Re: Man pages and UTF-8

On Sun, Aug 12, 2007 at 08:44:13PM -0700, Russ Allbery wrote:
> Adam Borowski <kilobyte@angband.pl> writes:
> > Issues to fix
> > =============
> > A. man output
> > B. groff processing
> > C. man input
> > Fixes for A. and B. are mostly local to "man-db", fixing C. would be a
> > Debian-wide issue.
> What I was trying to get at earlier is that I believe groff can't handle
> UTF-8 input.  So fixing B, if I'm correct, is certainly not local to
> man-db. 

Yeah, it's mostly a groff issue.  Yet, groff and man-db are very closely

> I believe that fixing groff to handle multibyte character sets
> property is a substantial amount of work.

Of course.  The thing is, Red Hat has already done this work.  They also
already converted all their man pages into UTF-8 in 2004.

> groff can apparently produce UTF-8 *output*, but I think the encodings of
> all of its input at the moment are in other character sets.

The current Debian groff can produce UTF-8 output only for a narrow range of
characters, ones which happen to be present in 8 bit charsets.  It cannot
handle UTF-8 input at all; on the other hand, Red Hat's version seem to be
working just fine.

────────

**PROBLEM 1**
Answer these about the thread on man pages and UTF-8:
(a) Fixing which of the listed issues would be a Debian-wide issue?
(b) In what year did Red Hat convert all its man pages into UTF-8?
(c) For which characters can the current Debian groff produce UTF-8 output?

────────

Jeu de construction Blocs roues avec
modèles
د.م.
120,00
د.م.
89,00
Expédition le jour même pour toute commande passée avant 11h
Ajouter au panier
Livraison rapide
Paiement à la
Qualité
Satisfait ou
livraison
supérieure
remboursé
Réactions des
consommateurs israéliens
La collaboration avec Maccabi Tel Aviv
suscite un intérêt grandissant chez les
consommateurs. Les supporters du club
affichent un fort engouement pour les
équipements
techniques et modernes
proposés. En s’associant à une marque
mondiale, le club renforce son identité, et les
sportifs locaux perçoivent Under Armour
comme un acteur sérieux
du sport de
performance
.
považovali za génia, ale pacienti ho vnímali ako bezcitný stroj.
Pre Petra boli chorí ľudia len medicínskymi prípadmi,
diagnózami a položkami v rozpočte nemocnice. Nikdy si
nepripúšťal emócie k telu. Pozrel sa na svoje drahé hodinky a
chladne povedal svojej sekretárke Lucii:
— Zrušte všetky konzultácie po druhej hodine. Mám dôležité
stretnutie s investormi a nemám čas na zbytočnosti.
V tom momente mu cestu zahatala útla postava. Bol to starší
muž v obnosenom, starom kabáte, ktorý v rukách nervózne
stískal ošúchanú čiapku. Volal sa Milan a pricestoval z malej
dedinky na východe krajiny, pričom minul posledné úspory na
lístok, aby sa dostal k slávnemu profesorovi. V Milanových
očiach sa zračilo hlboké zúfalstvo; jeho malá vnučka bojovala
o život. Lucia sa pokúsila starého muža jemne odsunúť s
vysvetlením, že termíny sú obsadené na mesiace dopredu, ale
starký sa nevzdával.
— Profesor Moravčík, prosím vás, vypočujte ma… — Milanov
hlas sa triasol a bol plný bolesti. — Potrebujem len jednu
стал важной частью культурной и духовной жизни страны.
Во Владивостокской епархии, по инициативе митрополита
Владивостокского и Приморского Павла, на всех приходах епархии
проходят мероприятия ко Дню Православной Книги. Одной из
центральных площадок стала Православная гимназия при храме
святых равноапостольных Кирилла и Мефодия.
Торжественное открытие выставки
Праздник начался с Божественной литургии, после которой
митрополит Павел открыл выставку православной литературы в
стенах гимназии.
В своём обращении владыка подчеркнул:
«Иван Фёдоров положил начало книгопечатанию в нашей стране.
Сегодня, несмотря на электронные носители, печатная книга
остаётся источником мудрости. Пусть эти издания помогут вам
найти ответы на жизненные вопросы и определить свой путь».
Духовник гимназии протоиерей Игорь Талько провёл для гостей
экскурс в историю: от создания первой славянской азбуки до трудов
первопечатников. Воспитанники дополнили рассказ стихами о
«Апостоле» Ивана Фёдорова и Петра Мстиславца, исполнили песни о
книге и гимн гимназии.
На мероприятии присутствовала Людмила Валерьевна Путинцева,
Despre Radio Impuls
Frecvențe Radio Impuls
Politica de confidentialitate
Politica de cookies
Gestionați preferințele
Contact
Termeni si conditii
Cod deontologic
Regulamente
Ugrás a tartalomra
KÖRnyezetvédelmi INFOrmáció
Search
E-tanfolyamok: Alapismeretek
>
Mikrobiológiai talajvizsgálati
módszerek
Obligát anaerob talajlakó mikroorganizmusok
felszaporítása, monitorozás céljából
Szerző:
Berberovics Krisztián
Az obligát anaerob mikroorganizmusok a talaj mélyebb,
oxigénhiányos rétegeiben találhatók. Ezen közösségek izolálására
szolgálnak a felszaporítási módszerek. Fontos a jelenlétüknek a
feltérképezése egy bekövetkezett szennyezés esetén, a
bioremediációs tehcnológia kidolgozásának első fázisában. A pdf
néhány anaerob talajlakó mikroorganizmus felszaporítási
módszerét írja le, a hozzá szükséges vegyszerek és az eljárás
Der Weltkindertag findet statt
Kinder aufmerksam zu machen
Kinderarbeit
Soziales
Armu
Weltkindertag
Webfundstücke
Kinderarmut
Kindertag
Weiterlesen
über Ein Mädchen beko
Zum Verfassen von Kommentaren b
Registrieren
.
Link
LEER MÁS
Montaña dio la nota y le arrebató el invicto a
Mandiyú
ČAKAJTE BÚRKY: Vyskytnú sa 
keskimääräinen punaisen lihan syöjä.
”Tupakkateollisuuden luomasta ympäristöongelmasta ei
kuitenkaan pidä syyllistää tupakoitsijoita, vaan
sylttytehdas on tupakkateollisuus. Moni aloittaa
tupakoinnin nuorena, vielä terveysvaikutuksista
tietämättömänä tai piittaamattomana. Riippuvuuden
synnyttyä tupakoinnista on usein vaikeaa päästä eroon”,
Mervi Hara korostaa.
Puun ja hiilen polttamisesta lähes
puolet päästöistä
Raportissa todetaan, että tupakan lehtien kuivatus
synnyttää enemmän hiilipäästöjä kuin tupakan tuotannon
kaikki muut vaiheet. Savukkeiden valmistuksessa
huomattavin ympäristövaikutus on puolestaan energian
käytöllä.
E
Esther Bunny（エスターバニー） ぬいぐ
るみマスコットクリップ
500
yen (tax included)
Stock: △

────────

**PROBLEM 2**
Please copy the listing from its first line through the line that contains "stretnutie s investormi", inclusive.

**WRITTEN RESPONSE 1**
(a) C. man input
(b) 2004
(c) Only a narrow range of characters, the ones that happen to be present in 8-bit charsets

**WRITTEN RESPONSE 2**
Jeu de construction Blocs roues avec
modèles
د.م.
120,00
د.م.
89,00
Expédition le jour même pour toute commande passée avant 11h
Ajouter au panier
Livraison rapide
Paiement à la
Qualité
Satisfait ou
livraison
supérieure
remboursé
Réactions des
consommateurs israéliens
La collaboration avec Maccabi Tel Aviv
suscite un intérêt grandissant chez les
consommateurs. Les supporters du club
affichent un fort engouement pour les
équipements
techniques et modernes
proposés. En s’associant à une marque
mondiale, le club renforce son identité, et les
sportifs locaux perçoivent Under Armour
comme un acteur sérieux
du sport de
performance
.
považovali za génia, ale pacienti ho vnímali ako bezcitný stroj.
Pre Petra boli chorí ľudia len medicínskymi prípadmi,
diagnózami a položkami v rozpočte nemocnice. Nikdy si
nepripúšťal emócie k telu. Pozrel sa na svoje drahé hodinky a
chladne povedal svojej sekretárke Lucii:
— Zrušte všetky konzultácie po druhej hodine. Mám dôležité
stretnutie s investormi a nemám čas na zbytočnosti.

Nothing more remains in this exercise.